The database management software that I'm using stores dates in a Date/Time
format, which is eight bytes.
Stata is able to load the date portion of the value via -odbc load- from the
database without any difficulty (automatically displaying the value in the
%td format). And Stata even loads the values as a type -double-
(eight-byte) datatype.
But Stata (or the ODBC driver) truncates (sets-to-zero) the four bytes
containing the information about the time portion of the Date/Time value, so
the date is kept but the time is lost during retrieval from the database.
Is there a workaround for this?
For example, can I instruct Stata to retrieve the values as type -double-,
disregarding the datatype (display type) specified by the database? If so,
then once I get the complete eight-byte value into Stata as a type -double-
variable, I can easily do the arithmetic inside Stata to partition date and
time, and place the two four-byte pieces into separate type -long- integer
variables in order to retain all of the information.
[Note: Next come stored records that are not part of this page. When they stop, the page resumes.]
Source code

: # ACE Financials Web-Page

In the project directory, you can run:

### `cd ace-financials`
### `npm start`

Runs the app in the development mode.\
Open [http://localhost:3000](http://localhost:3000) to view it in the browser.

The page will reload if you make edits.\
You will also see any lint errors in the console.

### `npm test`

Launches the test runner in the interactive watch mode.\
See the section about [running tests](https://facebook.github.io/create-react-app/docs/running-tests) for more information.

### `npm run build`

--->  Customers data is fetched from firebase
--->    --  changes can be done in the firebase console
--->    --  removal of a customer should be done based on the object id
Or would I need to do the work up-front inside the database, for example,
sending SQL statements via -odbc- to the database management system to
create a new column (in a query or view) and do the arithmetic there, if
it's possible, to copy the four bytes containing the time portion of the
Date/Time value into the new column and then pulling that into Stata via
ODBC?
If it matters, the database management system that I'm using at the moment
for training and exploratory purposes is Microsoft Access 2000, but if there
is a more general answer to Date/Time transfers via ODBC, that would be
helpful. I would assume that this issue would come up also with some
within-trading-day time-series databases used in finance and investment.